I managed to get the page source DOM of an external website, but it came with \r\n and lots of whitespace.

import urllib.request

request = urllib.request.Request('http://example.com')
response = urllib.request.urlopen(request)
page = response.read()
page = page.strip('\r\n')
print (page)

I tried stripping them, but no luck. How can I get just the HTML?

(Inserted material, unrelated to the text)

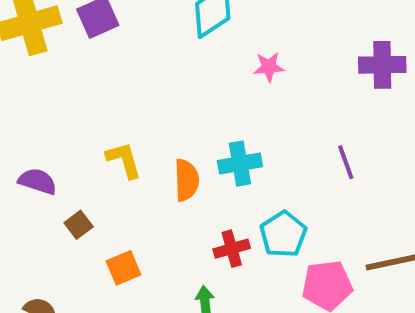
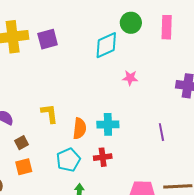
cyan pentagon: (283, 234) -> (68, 160), moved
red cross: (232, 249) -> (103, 157), moved
orange square: (124, 268) -> (24, 167), moved

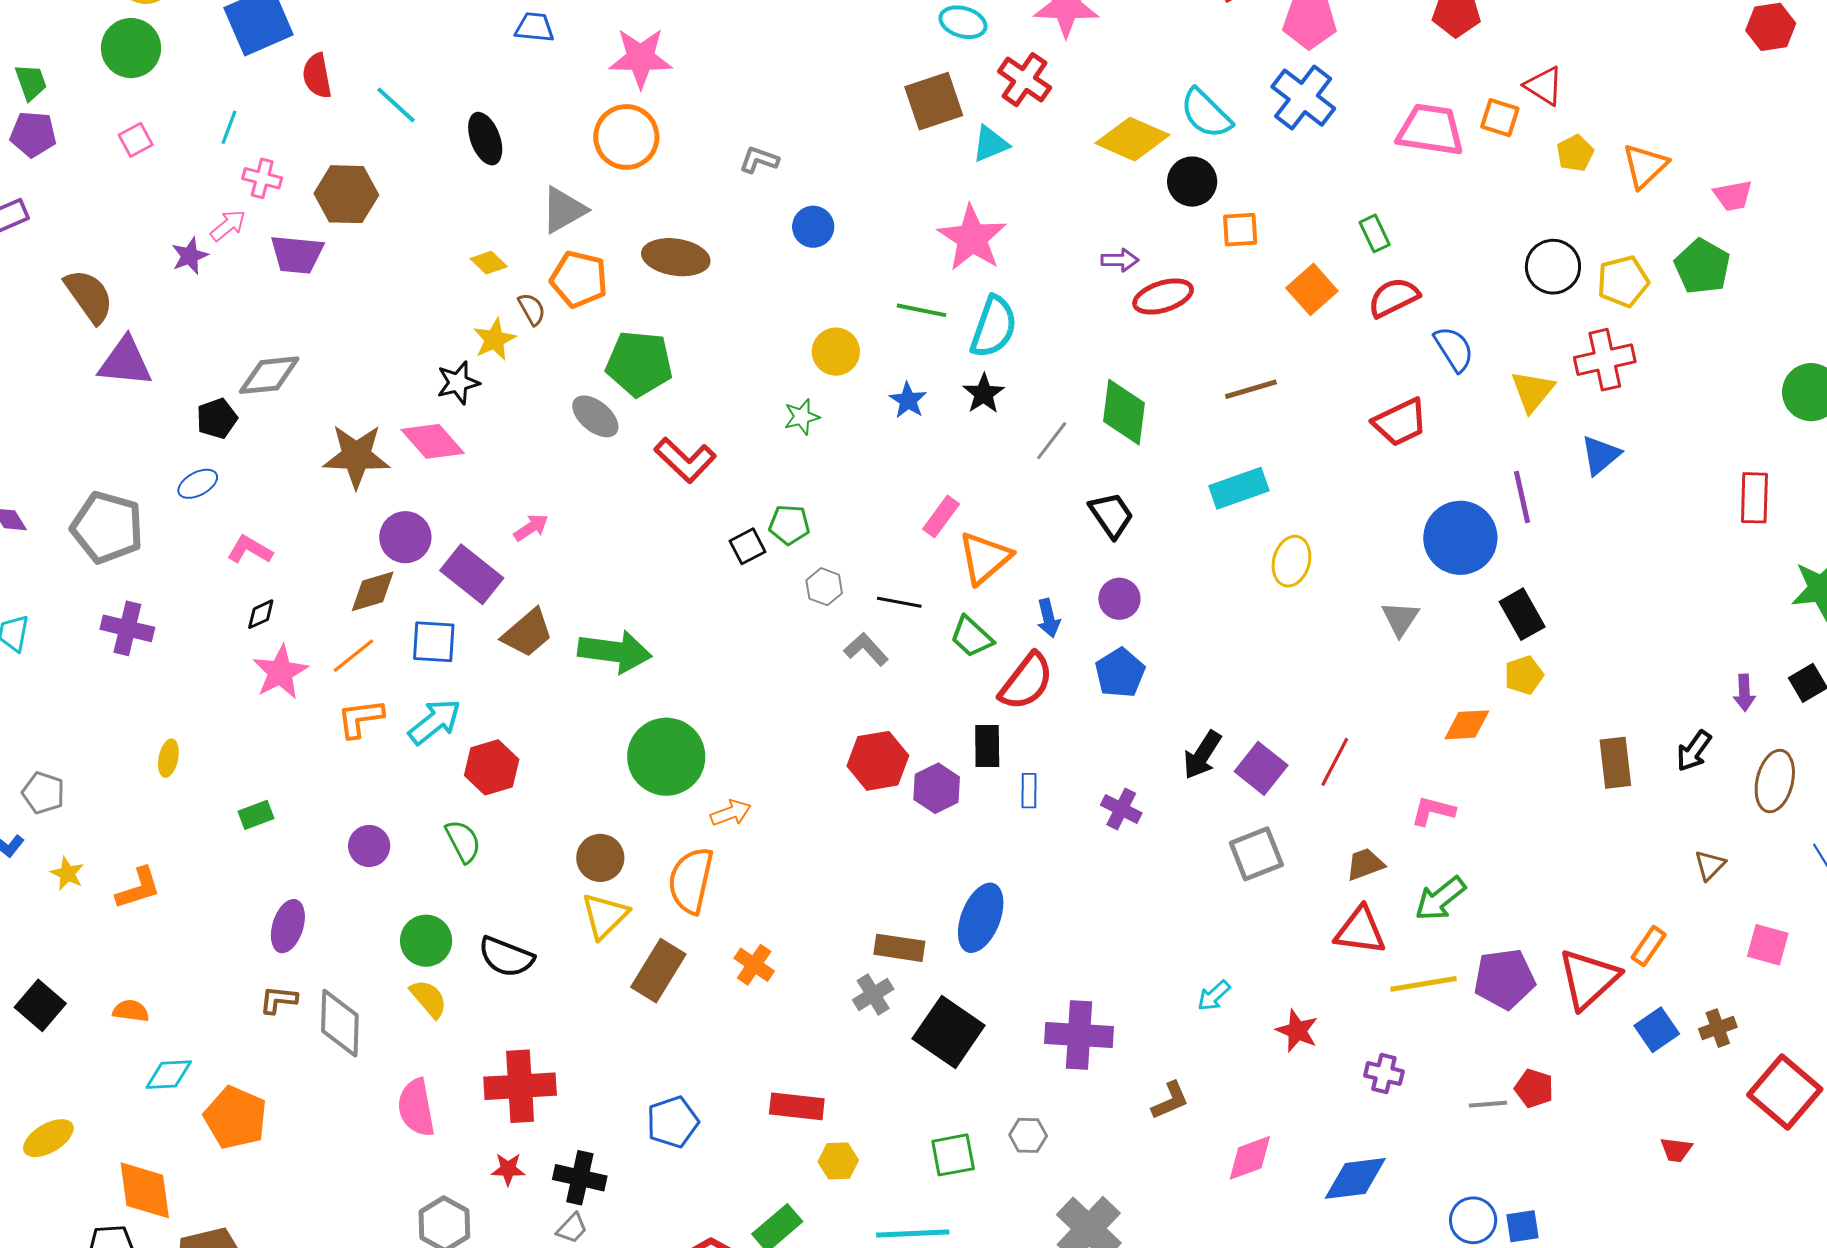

And secondly, what is the logic for manipulating the returned DOM with javascript/jquery? I was hoping to do something like:

alert(document.getElementsByTagName('h1')[0].innerHTML);

Which should alert "Example Domain" with the generated DOM.

O P
  • 2,327
  • 10
  • 40
  • 73
  • "no luck" isn't helpful. What does `print (page)` output? – Andy Nov 06 '14 at 19:35
  • @Andy `TypeError: Type str doesn't support the buffer API` – O P Nov 06 '14 at 19:36
  • Not sure if you're aware of this or not, but `strip` removes characters only from the beginning or the end of a string. For example, `"\na\nb\n".strip("\n")` returns `'a\nb'`. – Kevin Nov 06 '14 at 19:39
  • possible duplicate of [RegEx match open tags except XHTML self-contained tags](http://stackoverflow.com/questions/1732348/regex-match-open-tags-except-xhtml-self-contained-tags) – ivan_pozdeev Nov 06 '14 at 20:27

1 Answers1

2
'foo \r\n bar\r\n'.strip()

will only remove the '\r\n' at the end. If you have these throughout your text, try chaining .replace() like this:

'foo \r\n bar\r\n'.replace('\r', '').replace('\n', '').replace(' ', '')
vikramls
  • 1,802
  • 1
  • 11
  • 15